The prospect of self-government carried the thoughts of the colonists forward; its achievement, and the discovery of gold, gave them new horizons. However, the Smear had not finished with Australia.
* Much of the work for this publication was done by Edward Edwards, Librarian of the British Museum, “ghosting” for James Macarthur.
Source:
Rex Ingamells, Because Men Went Hungry: An Essay on the Uncertainty of Australian Prestige, Jindyworobak, Melbourne, 1951, pages 12-19
Editor’s notes:
aegis = the protection, backing, control, guidance, sponsorship, or support of a particular person or group
Corps = in the context of colonial Australia, the New South Wales Corps (a regiment of the British army sent to garrison NSW)
Emancipists = convicts whose sentences had expired or who had been given an absolute or conditional pardon (who had been emancipated, i.e. freed)

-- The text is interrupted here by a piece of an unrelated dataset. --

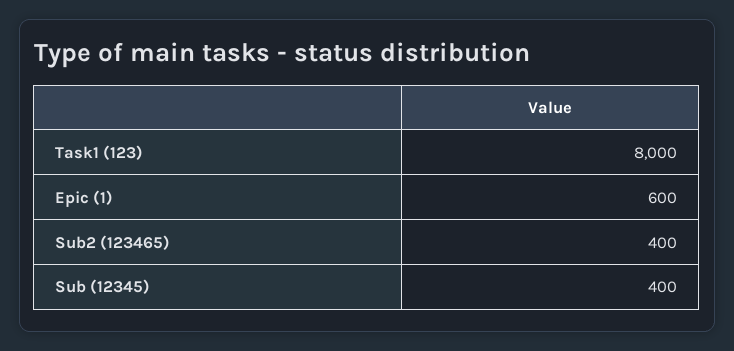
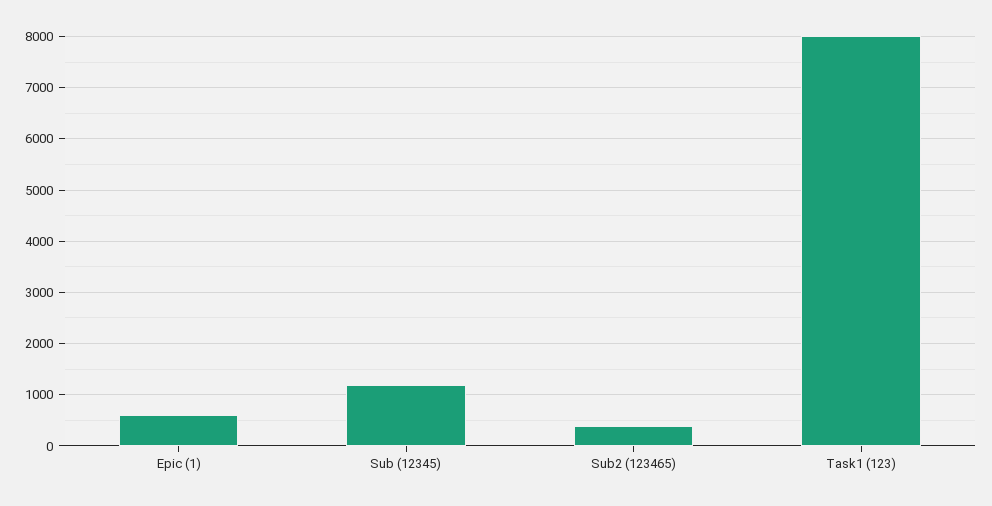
Sub (12345): 400 -> 1200

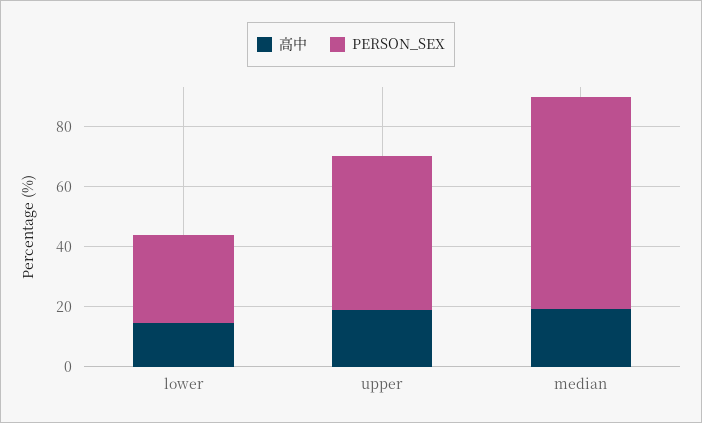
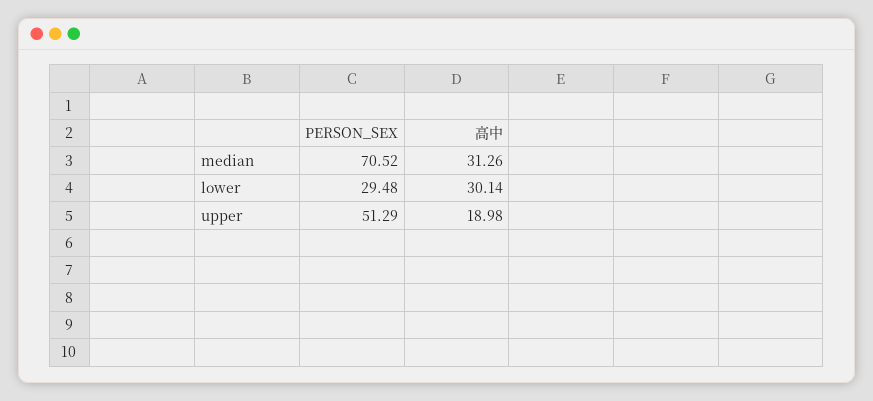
高中, lower: 15 -> 30.14
高中, median: 20 -> 31.26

Exclusives = (also called Exclusionists) in colonial New South Wales, the free settlers and military officers who objected to the rising social status being given to the Emancipists (emancipated convicts), who wanted minimal social interaction with the Emancipists, because the Emancipists were convicted criminals, and they therefore believed that ex-convicts should be excluded from being given important government positions, and preferred a more exclusive social structure, with Emancipists being excluded from official social functions
foil = (archaic) check, defeat, repulse, or setback
pendent = awaiting action, decision, or settlement; pending (another meaning is to be dangling, hanging down, overhanging, or suspended, as with a necklace or pendant)
Rum Monopoly = the officers of the New South Wales Corps dominated trade in early NSW and had a virtual monopoly over the importation of rum and other spirits; due to a lack of money in the colony, rum was used as a form of currency, and therefore having a monopoly in rum gave the officers a large financial advantage
scion = a young member of a wealthy, famous, or important family
squatter = in the context of Australian history, a squatter was originally someone who kept their livestock (mostly cattle and sheep) upon Crown land without permission to do so (thus illegally occupying land, or “squatting”); however, the practice became so widespread that eventually the authorities decided to formalise it by granting leases or licenses to occupy or use the land; and, with the growth of the Australian economy, many of the squatters became quite rich, and the term “squatter” came to refer to someone with a large amount of farm land (they were often regarded as rich and powerful)
transportation = in the context of the Australian colonies, the transportation of convicts to the colonies, used as a means of punishment
[Editor: Corrected “phenominally” to “phenomenally”; “to stands as” to “to stand as”.]